Ich glaube, wir sahen nervös aus und er sagte halt: “ich radel ein bisschen und trinke einen Kaffee mit euch” und das im Radfahrertrikot…. wir tranken einen Kaffee, er drehte noch eine Runde, fuhr zum Hotel zurück…

Das macht einen echten Champion aus, nicht? Der weiß, wenn er gewinnen wird.

Ich erinnere mich, dass wir danach zu ihm sagten: “du bist vielleicht einer…” und er sagte “so bin ich halt”. Merkwürdig….

Joseba Arizaga.

Ein Kollege.

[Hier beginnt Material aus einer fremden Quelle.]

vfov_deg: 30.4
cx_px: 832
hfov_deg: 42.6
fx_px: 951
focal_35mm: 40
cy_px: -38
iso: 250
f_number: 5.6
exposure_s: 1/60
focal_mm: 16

Ätzend! (Gelächter). Ein Kollege, mit dem wir viele Schlachten geschlagen haben, mit de wir viele gute Sachen erlebt haben, wir haben viel gestritten, aber nun ja.…

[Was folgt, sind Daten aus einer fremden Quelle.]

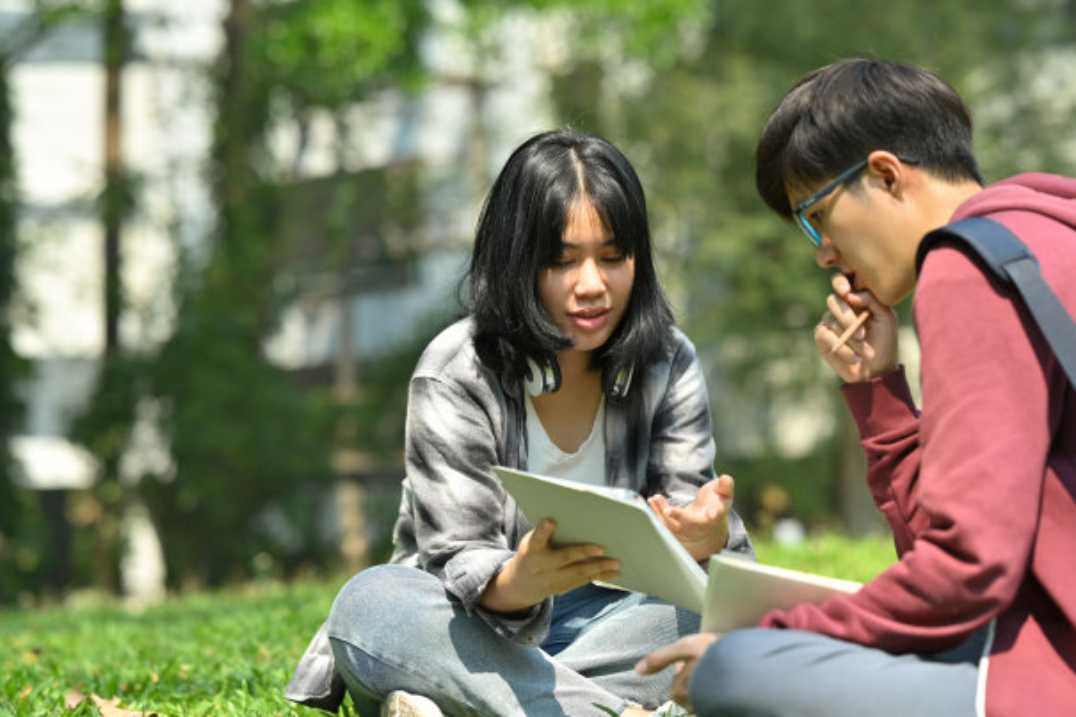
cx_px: 535
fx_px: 2570
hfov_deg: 23.7
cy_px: 356
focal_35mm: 86
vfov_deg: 15.9
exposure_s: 1/1600
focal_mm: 85
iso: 200
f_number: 2.8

Habt Ihr zusammen im selben Bett geschlafen?

Ja, oft… sehr oft (Gelächter). Aber ich träume nicht von ihm, ok? (mehr Gelächter). Mir hat er viel geholfen…. Es gibt Dinge, die wir teilen und andere nicht, aber Joseba und mich uns verbindet der Wettkampf und wir waren immer mit dem Wettkampf verbunden, das wurde uns mit der Muttermilch eingetrichtert. Das gefällt uns beiden …. unsere Wurzeln waren immer der Wettkampf und das verbindet uns.

Aktuelle Projekte: Cofidis, Luna chix… Was hältst du davon?

Gut, Cofidis finde ich ist ein Team, das sich gut der Orbea-Philosophie anpasst. Bescheiden, schlich, aber arbeitsam. Ich glaube, das gibt uns einen guten Schubs. Gefällt mir, gefällt mir.

Las Luna ist ein tolles Team. Frauenradsport ist vielleicht noch nicht so hoch angesehen wir Männerradsport und wir müssen ihn mediatisch noch besser abdecken, mehr unterstützen. Leider ist Catherine Pendrell nicht so bekannt wie Julien Absalon. Aber es gibt eine Entwicklung und als Marke haben wir diese Verpflichtung.

Und die Zukunft?

Ich glaube, dass die Marke international einen kleinen weiteren Sprung machen wird. Wir sind eine bekannte Marke, aber ich glaube, wir werden noch mehr Ruf erzielen. Wir werden etwas erreichen. Meinst du nicht?